Chris Finnegan: It’s a counterpoint to AI. AI now tends to lean more towards slick and shiny and realistic. Stop motion is this other weird, handmade process. That said, I’m not going to say that in two years there’s not gonna be some AI that looks exactly like stop motion.
Mark Caballero: One of our mentors is Ray Harryhausen, and back when we were getting to work with him, he’d say, “Just use innovation as a tool to tell your story.” And I kind of have always taken that to heart. It doesn’t matter what comes our way, or what new medium is going to be used—just use it as your tool. You know, don’t rely 100% on it. Mix it up and get everybody interested in what you’re doing, get them thinking about it. The whole idea is that you’re making this cool story for somebody to follow, not to guess how they made it.
Lauren Ashton: Totally, and it’s such a big discussion right now. I think it’s really cool, as you all noted, that it can be used productively to help create that imperfect thing that, as an audience, we feel and love so much. My last question, on the note of lovable characters: who is everyone’s favorite character in this holiday special, and why?
Marc Ceccarelli: For me, it’s Sandy. Ever since the first stop-motion special they did, I’ve loved the way they portray Sandy. I think she just comes off really well in stop motion. It probably has something to do with the fur. Something about the tactile quality of it. She has this really interesting look, but I also feel that there are aspects of her personality that I always want to get into our 2D work, and it’s sometimes hard to. The way her acting works in stop motion gets us there a lot quicker.
Vincent Waller: I think it’s easier to hit Sandy’s kind of “rough and tumble” side, which is harder to express in 2D because everything’s smooth. Without making her look too ragged, in this one, she does look more ragged, and it’s great.
Mark Caballero: I’m torn because I did love working with Sandy on this one, but I also loved working with Pa Cheeks, because at first we were wondering how we were gonna design his shape, but then he just started coming together as a puppet. I was thinking, “Oh my gosh, I can totally see his personality and that big, huge mustache of his.” I also want to throw another special mention to Slappy, because Peter Lorre is one of my favorite actors. And I remember we were talking about Slappy a couple of years ago, and then all of a sudden, we saw Slappy in the animatic.
Seamus Walsh: Randy was a really fun puppet too, because his proportions are so great. His legs are so long—he has these long, spindly legs with those boots at the end. He was super fun.

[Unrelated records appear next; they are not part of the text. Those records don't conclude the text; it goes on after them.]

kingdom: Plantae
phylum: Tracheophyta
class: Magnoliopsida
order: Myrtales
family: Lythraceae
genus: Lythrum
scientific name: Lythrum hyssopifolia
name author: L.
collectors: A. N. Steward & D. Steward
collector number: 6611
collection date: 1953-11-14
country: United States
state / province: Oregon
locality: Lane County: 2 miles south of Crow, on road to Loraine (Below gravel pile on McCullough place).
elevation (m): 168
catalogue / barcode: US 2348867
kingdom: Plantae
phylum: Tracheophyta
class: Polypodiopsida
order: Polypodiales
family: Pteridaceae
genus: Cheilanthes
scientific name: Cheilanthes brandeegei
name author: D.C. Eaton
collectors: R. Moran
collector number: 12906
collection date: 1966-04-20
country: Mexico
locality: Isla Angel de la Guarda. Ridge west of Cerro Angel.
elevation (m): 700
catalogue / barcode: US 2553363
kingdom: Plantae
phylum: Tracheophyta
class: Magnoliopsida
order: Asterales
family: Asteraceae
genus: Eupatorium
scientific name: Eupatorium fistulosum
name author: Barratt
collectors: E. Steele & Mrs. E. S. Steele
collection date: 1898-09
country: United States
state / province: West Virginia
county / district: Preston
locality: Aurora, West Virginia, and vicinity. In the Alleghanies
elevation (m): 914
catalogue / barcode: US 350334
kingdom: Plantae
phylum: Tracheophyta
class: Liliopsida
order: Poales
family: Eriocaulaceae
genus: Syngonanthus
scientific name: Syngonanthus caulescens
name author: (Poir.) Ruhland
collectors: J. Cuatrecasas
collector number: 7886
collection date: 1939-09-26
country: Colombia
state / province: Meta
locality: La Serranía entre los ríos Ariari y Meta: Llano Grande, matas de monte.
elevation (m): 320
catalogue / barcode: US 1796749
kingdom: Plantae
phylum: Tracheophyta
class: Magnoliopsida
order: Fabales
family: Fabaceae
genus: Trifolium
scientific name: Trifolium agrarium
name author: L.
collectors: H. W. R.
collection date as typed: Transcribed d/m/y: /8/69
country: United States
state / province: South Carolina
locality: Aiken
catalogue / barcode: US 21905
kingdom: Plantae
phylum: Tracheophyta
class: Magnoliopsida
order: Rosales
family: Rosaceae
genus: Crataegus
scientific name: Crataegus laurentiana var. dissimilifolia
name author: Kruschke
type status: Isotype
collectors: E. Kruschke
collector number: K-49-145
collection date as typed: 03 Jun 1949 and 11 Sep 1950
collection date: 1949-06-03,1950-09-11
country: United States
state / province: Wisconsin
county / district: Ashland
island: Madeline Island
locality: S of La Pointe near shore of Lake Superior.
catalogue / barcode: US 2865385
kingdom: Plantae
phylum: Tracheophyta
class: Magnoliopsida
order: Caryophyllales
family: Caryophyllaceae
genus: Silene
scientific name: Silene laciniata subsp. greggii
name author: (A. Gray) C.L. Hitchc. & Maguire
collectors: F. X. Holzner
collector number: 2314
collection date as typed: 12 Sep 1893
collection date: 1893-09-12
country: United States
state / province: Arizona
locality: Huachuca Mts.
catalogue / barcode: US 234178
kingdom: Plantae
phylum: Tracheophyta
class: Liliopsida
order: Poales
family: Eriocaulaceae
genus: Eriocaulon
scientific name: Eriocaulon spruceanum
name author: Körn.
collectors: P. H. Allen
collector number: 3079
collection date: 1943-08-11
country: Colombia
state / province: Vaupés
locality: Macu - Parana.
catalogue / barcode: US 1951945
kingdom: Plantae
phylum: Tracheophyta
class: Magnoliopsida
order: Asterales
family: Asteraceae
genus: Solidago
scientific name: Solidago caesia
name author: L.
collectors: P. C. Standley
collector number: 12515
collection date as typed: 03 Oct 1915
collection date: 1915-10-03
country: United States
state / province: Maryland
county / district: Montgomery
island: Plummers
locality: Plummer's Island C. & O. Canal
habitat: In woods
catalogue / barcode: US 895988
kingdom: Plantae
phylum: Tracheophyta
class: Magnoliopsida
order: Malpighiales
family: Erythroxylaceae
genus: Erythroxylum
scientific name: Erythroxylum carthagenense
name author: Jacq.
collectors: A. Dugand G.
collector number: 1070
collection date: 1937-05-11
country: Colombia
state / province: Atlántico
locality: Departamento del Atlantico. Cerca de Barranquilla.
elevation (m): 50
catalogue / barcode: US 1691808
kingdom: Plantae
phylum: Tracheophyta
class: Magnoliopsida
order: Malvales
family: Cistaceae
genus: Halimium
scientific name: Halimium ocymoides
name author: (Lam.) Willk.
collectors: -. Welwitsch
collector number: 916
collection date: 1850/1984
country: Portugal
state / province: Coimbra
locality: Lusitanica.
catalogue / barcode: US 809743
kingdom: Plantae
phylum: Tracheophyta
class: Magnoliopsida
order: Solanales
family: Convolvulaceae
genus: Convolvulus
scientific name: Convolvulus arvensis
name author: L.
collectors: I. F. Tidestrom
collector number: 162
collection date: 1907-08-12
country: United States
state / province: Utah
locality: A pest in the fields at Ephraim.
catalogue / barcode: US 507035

Vincent Waller: And you got his wily, sort of cocky personality all with his movements. It’s beautiful.
Chris Finnegan: Also, Rowdy and Rosie, those two little kid squirrels. They’re so small, but they’re always jumping around and flipping stuff.
Vincent Waller: And personally, I still love Santa. He’s just beautiful.
Sandy’s Country Christmas is now available to stream on Paramount +. You won’t want to miss this hilarious holiday special that offers amazing artistry, nostalgia, and a deeper, memorable story that still brings audiences that undeniable deep-sea humor.